According to the National Center for Missing & Exploited Children, reports of suspected child sexual exploitation have increased by 106% during the pandemic.
That’s why the McCain Institute Combatting Human Trafficking Program recently launched an online child safety campaign called R.E.A.L Friends Don’t.
R.E.A.L. stands for: Raise the topic of online safety with your kids; Educate yourself on the technology your kids are using; Act if something makes you or your child uncomfortable; and Learn more about how you can help your kids navigate their digital lives.

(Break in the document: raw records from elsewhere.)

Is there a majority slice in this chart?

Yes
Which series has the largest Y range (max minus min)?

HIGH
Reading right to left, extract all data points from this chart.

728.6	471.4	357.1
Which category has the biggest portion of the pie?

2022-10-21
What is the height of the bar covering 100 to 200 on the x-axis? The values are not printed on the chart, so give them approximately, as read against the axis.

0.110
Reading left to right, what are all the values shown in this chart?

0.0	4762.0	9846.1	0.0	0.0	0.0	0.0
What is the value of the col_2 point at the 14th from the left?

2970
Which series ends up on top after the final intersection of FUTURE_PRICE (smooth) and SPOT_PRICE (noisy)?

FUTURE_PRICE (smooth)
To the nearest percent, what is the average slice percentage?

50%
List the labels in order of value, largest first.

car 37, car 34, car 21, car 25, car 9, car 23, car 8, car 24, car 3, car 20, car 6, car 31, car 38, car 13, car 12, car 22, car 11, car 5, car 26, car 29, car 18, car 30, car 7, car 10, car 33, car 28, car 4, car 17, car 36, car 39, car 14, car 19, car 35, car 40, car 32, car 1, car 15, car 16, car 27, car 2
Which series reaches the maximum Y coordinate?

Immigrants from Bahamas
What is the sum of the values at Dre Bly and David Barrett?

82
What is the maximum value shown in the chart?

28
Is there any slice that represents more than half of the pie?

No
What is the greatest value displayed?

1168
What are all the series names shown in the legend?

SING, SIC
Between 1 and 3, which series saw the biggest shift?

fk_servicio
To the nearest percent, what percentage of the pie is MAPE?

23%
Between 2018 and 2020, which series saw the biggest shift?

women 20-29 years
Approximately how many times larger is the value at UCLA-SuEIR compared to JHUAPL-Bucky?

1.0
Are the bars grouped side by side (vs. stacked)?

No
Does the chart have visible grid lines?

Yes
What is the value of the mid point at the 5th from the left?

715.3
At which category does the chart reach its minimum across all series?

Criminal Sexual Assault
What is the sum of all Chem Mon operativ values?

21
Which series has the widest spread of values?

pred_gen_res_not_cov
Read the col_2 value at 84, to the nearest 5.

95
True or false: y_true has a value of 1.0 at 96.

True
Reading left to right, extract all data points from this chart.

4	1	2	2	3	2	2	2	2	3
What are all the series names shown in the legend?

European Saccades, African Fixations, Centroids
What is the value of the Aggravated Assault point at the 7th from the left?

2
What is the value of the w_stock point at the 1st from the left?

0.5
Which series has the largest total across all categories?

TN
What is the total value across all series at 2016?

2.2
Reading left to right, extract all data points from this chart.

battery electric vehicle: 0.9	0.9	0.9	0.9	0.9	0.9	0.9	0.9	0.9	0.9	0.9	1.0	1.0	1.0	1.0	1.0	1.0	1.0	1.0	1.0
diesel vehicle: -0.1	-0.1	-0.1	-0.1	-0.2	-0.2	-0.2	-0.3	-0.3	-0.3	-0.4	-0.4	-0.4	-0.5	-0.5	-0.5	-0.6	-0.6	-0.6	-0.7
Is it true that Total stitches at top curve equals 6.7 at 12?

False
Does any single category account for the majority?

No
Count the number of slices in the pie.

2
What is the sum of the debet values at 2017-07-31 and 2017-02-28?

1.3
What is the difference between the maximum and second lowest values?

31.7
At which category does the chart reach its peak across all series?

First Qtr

“Parents are overwhelmed right now with trying to deal with schooling and their own jobs – things are rough right now,” Cindy McCain said.
McCain described the new campaign as an online resource full of tools for parents and guardians including conversation starters and other ways to “know platforms”.
“It’s about talking to them about what they experienced while they were online,” McCain said. “Did someone try to break into their conversation? Did someone they don’t know wind up in their chat room?”
It’s also important for parents and guardians to educate themselves on the technology their kids are using. If you see something on their screen that looks suspicious, you have the power to change settings and also look at the browser history.
The goal of the campaign is to increase awareness and educate parents, caregivers and young people about online safety and empower parents to protect their children from harmful content, grooming or online exploitation.
R.E.A.L. Friends Don’t provides comprehensive resources in English and Spanish to caregivers across the country pointing them back to the information and tools offered on its website.